The story of Paul, as Palladius heard it from men who had known St. Anthony, was as follows: Paul was a husbandman, very simple and guileless. One day, on discovering the infidelity of his wife, he set off to be a monk. He knocked at the door of St. Anthony's cell. This is the substance of the dialogue which ensued:


Anthony: "What do you want?"
Paul: "To be a monk."
Anthony: "It is quite impossible for you, a man of sixty. Be content with the life of a labourer, giving thanks to God."
Paul: "Whatsoever you teach me I will do."
Anthony: "If a monk you must be, go to a cenobium. I live here alone only eating once every five days."

With this St. Anthony shut the door, and Paul remained outside. On the fourth day St. Anthony, fearing lest he should die, took him in. He set him to work weaving a rope out of palm leaves, made him undo what he had done, and do it again. When it was evening he asked him if he was ready to eat. Just as St. Anthony liked, was the reply. St. Anthony produced some crusts, took one himself, and gave the old man three. Then followed a long grace == one Psalm said twelve times over, and as many prayers. When each had eaten a crust Paul was told to take another.


Paul: "If you do, I will; if you don't, I won't."
Anthony: "I am a monk, and one is enough for me."
Paul: "It is enough for me, for I am going to be a monk."

Then came twelve prayers and as many Psalms, followed by a little sleep till midnight, and then again Psalms were recited till it was day. Finally Paul got what he wanted. After he had lived with Anthony some months, the saint gave him a cell for himself some miles from his own. In a year's time the grace of healing and casting out devils was bestowed upon Paul. Then follows a story of how he was able to exorcize a fiend over whom even St. Anthony had no power.

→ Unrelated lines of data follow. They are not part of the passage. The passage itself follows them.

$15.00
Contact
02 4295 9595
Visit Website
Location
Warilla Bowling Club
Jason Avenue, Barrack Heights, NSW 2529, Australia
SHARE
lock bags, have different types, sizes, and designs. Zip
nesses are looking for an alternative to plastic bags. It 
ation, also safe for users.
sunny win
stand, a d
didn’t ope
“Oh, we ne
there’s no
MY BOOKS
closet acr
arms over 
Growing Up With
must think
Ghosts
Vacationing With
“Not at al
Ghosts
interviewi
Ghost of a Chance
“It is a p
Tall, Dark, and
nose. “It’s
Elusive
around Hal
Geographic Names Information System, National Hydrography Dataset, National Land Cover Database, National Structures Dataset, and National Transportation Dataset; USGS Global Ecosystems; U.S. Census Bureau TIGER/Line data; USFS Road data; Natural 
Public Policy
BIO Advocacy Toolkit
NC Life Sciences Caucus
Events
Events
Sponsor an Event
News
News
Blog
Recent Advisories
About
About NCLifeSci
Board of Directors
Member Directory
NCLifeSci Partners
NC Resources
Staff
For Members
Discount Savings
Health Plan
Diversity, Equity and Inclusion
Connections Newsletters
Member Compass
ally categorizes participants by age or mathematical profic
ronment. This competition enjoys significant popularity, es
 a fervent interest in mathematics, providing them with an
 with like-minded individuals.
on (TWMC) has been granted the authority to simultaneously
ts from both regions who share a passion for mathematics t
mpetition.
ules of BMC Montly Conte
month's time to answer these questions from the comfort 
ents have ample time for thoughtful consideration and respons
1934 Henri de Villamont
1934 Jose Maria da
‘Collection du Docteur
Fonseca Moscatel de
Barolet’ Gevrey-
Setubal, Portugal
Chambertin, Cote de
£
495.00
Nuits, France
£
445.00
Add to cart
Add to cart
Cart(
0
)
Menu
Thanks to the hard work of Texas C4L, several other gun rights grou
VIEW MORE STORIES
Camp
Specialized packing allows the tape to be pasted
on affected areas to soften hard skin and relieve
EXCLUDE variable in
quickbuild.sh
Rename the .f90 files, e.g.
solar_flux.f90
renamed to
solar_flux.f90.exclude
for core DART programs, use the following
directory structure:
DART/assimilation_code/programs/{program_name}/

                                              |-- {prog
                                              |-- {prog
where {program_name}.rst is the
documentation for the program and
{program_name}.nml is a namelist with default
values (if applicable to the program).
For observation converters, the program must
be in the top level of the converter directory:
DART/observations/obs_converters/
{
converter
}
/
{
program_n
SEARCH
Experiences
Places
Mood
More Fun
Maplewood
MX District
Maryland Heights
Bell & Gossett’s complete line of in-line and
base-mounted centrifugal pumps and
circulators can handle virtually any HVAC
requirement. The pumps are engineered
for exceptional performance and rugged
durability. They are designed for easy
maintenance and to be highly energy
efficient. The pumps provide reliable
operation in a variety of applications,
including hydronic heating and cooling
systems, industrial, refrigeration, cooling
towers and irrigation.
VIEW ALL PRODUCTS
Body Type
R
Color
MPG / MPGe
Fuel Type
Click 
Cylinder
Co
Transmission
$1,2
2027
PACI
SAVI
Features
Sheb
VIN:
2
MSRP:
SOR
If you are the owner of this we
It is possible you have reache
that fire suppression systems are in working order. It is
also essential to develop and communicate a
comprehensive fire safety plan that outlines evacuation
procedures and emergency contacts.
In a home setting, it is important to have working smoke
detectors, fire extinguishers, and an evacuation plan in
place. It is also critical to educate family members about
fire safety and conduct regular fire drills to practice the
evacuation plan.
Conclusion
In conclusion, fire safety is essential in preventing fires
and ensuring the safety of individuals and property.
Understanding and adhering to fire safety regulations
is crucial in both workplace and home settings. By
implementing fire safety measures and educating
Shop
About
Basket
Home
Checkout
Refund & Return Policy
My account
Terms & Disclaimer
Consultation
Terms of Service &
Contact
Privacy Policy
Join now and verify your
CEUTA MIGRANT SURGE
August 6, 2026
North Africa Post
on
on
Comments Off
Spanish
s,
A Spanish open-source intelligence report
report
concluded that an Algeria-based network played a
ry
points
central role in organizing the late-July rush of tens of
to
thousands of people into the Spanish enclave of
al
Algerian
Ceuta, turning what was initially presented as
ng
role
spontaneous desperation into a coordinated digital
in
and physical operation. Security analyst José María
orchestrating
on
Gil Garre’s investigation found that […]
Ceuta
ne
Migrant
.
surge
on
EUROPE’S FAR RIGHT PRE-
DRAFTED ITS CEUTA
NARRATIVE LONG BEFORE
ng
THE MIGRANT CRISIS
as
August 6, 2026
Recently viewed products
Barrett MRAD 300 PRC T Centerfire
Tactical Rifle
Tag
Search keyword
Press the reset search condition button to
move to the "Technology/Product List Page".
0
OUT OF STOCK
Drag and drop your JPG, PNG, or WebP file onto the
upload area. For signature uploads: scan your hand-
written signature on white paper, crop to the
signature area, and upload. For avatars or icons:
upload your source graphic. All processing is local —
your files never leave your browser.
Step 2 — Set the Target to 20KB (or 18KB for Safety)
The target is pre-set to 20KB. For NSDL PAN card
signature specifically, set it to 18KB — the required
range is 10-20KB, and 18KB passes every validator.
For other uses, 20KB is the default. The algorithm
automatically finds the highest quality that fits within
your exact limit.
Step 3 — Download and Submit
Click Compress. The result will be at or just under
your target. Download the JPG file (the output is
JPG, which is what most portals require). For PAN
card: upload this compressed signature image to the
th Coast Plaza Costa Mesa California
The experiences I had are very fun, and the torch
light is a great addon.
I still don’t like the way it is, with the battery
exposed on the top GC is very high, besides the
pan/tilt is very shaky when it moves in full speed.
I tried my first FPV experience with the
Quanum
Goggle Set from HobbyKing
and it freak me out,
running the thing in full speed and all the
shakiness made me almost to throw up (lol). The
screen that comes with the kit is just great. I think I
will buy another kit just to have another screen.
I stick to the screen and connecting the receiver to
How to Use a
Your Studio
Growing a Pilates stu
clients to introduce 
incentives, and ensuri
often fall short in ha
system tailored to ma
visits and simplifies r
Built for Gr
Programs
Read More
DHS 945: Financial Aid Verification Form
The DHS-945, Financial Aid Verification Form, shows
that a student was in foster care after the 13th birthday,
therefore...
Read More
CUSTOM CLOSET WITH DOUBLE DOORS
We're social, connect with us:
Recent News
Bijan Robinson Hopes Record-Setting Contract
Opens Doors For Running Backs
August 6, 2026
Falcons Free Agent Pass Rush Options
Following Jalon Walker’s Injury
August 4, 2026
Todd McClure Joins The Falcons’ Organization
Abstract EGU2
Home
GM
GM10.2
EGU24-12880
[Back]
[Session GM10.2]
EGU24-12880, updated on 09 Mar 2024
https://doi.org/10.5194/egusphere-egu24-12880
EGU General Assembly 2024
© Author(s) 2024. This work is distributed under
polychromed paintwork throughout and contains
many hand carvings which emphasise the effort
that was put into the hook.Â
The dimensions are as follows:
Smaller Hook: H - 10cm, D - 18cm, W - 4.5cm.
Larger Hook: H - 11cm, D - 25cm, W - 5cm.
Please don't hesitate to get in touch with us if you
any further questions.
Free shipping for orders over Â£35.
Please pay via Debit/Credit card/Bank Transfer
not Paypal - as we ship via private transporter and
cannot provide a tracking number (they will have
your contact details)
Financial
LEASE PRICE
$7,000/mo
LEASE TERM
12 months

The story of St. Paul in the "Hist. monachorum" is, as regards substantial facts, much the same as that of "Palladius", but the atmosphere is different. In "Palladius" St. Anthony is living quite alone; in the "Historia" he is a kind of abbot of hermits. In "Palladius" he is reluctant to accept Paul; in the "Historia" he invites him to become a monk. In "Palladius" St. Anthony's purpose is to show Paul just what a hermit's life really was; in the "Historia" he subjects him to the rather conventional kinds of tests which any abbot might apply to any postulant. The difference seems to amount chiefly to this: "Palladius" apparently places the story in the time before, and the "Historia" after St. Anthony began to have disciples. For different anecdotes concerning Paul the reader may be referred to Butler's "Lives of the Saints" or to Tillemont.